By Abhiruchi Ranjan
In the midst of a currency crisis, Qatar has come to the rescue of Turkey by allotting $15 billion in funds to Turkish financial markets to become sturdy. In other news, Jeff Bezos is aggressively vying for the top place in the Indian retail market. Here are a few business stories you may have missed last week.
Qatar’s $15 billion investment to aid Turkey
Amid the Turkish lira crisis and severing commercial and political ties with NATO ally US, Turkey breathed a sigh of relief when Qatar pledged to channel $15 billion into the distressed nation’s banks and financial markets. The investment decision comes immediately after Qatar’s Emir Tamim bin Hamad Al-Thani met with President Tayyip Erdogan in Ankara on August 15. The lira strengthened post the Qatar investment announcement to 5.8699 from 6.04 to the dollar before going back to 6.0500. Questions over toughness of the Turkish banking sector are being raised as global markets face the brunt of the currency crisis.
Airtel Payments Bank and Bharti AXA Life Insurance partner
Airtel Payments Bank and Bharti AXA Life Insurance have united to offer Pradhan Mantri Jeevan Jyoti Bima Yojana (PPJJBY) to expand their network of payments bank to the rural pockets and serve the underinsured.
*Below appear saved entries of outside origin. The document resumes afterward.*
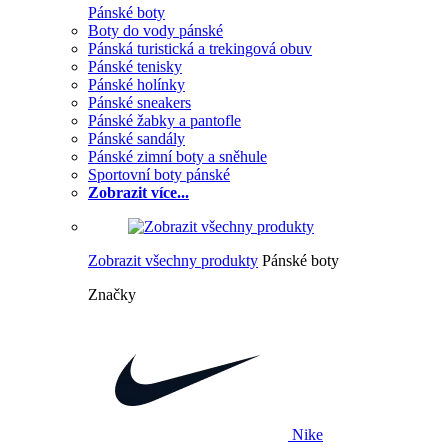
Pánské boty
Boty do vody pánské
Pánská turistická a trekingová obuv
Pánské tenisky
Pánské holínky
Pánské sneakers
Pánské žabky a pantofle
Pánské sandály
Pánské zimní boty a sněhule
Sportovní boty pánské
Zobrazit více...
Zobrazit všechny produkty
Pánské boty
Značky
Nike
The insurance product would offer a life insurance cover of Rs 0.2 million for a premium of Rs 330 per annum which can be purchased by all Airtel Payments Bank savings account holders who are aged between 18 and 50. The alliance has been timed just before the launch of the India Post Payments Bank (IPPB) which aims to catalyse the process of financial inclusion.
Blackstone may purchase a stake in Jet Airways
As rising crude oil prices and fierce competition in the Indian airline market have dwindled Jet Airways India’s capital, the airline carrier is in talks with Blackstone to resolve its financial woes. The private equity firm may be willing to offer between Rs 30-40 billion for a stake in loyalty program Jet Privilege Pvt. Following the cash crunch, the troubled airline is looking at various funding options to meet liquidity requirements. The firm took a breather when the share prices increased by 4.1% and reduced losses to 65%. However, with loans amounting up to Rs 31.2 billion due as of March 2019, $500 million cash is the need of the hour for the carrier to stay afloat.
Amazon aggressively investing in the Indian market
Amazon’s commitment towards the Indian market was reiterated with its latest investment of $386 million. Over the last five years, the world’s largest online retailer has channelled $4 billion funds towards its Indian market, giving local market leader Flipkart cut-throat competition. While both firms are nowhere near achieving profitability, they are leaving no stone unturned when it comes to burning cash towards expansion and achieving sales growth. After Amazon lost out to Alibaba in the Chinese market, it has pursued an aggressive strategy towards securing the top position in the Indian market. Regulatory filings and an authorised capital of over Rs 150 billion clearly validate the importance of the Indian market to Jeff Bezos.
NSE keeps a close eye on 81 firms
According to National Stock Exchange’s (NSE) exchange data, 81 firms have come under the scanner of the exchange’s Additional Surveillance Measure framework. While public sector banks and private sector banks have been excluded from being monitored, companies like Bombay Dyeing, Adani Green Energy and Indiabulls Ventures are being watched closely for high-low client variation, client concentration, a number of price band hits, close to close price variation and price-earnings ratios. With market integrity and safeguarding the interests of investors being the top priority of the Securities and Exchange Board of India (SEBI) and various exchanges, the surveillance measure has been introduced.